Control of Nutrient Mixing and Uptake by Irrigation Frequency and Relative Humidity

The distribution of nutrients and water between mobile and immobile pores should influence nutrient uptake. The distribution can be regulated through control of the water‐filled pore space. This research was conducted to determine the effect of varying soil‐water content and water uptake upon nutrient uptake. Corn ( Zea mays L.) was grown in a growth chamber for 2 wk at 35 or 55% relative humidity (RH). Three soils [Boelus LS, 5% slope (sandy over loamy, mixed, mesic Udic Haplustoll); Boelus LS, 2% slope; and Plano Soil (fine‐silty, mixed, thermic Typic Haplustolf)] were watered to field capacity (θ max ). Plants on each soil were allowed to extract water to one of three minimal levels (θ min1 , θ min2 , θ min3 ) before rewatering.
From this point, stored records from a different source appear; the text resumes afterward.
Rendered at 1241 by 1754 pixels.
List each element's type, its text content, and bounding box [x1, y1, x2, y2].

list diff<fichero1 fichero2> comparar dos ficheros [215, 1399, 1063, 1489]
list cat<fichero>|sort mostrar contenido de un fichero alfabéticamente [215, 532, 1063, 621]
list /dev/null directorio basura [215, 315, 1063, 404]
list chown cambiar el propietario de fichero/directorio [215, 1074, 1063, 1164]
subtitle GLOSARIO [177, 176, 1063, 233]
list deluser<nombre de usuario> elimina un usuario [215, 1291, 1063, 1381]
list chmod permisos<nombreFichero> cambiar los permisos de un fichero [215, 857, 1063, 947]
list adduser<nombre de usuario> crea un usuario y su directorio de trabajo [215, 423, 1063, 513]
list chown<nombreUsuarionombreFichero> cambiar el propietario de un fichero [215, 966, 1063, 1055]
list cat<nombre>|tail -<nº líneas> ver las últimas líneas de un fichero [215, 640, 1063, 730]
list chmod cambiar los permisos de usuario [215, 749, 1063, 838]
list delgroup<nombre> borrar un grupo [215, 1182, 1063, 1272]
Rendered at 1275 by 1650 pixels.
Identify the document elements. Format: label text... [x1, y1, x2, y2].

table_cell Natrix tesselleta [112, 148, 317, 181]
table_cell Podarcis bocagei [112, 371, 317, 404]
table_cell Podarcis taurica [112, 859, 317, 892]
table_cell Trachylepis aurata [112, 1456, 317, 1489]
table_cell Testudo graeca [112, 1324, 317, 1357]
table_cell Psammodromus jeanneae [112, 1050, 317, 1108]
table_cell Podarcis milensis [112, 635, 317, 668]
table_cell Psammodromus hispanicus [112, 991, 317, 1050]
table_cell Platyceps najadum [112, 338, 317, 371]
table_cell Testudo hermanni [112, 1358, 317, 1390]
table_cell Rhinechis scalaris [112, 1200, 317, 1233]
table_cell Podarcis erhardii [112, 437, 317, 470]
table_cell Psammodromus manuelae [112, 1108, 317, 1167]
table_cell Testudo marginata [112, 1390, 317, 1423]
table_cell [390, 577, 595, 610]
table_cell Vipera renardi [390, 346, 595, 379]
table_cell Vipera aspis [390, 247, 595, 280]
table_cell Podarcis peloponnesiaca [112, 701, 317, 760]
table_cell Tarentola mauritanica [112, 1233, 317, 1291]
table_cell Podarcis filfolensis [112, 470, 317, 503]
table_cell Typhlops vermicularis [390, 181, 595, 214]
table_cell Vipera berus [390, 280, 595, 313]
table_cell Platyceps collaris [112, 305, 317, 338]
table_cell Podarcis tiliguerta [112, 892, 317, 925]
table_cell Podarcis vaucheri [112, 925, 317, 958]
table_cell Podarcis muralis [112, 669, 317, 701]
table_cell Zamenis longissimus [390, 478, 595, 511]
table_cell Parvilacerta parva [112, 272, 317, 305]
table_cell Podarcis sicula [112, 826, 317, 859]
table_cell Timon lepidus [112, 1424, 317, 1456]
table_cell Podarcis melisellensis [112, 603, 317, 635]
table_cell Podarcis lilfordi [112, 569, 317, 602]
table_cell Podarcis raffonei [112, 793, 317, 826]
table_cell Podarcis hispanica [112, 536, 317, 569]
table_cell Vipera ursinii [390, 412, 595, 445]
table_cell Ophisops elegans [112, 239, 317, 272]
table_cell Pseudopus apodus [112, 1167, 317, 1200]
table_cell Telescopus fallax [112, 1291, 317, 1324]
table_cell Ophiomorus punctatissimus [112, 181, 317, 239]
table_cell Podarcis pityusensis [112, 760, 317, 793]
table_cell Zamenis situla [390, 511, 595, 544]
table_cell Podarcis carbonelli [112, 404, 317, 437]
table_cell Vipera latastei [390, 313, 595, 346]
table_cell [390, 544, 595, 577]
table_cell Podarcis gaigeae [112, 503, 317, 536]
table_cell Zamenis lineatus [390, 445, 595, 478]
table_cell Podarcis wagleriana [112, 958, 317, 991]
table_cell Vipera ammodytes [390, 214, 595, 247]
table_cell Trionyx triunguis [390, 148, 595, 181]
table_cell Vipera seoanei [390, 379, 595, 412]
After harvest, P and K content and other root and leaf parameters were determined. The values of θ min were chosen so that, for each soil, the three values ensured no low‐water stress. Effective diffusion coefficients were determined for the three Increased O min for a soil required for frequent watering, which led to greater mixing of solutes between pores. At 55% RH, no water treatment significantly affected P and K flux, despite significant differences in diffusion coefficients. At 35% RH, however, phosphate flux to roots increased as θ min increased. The significant increase of phosphate flux with more frequent watering at low RH suggests that plant uptake is affected by soil physical processes other than simple diffusion and convection to individual roots. More frequent watering results in greater mixing of solute between pores containing mobile and immobile water and, consequently, greater uptake.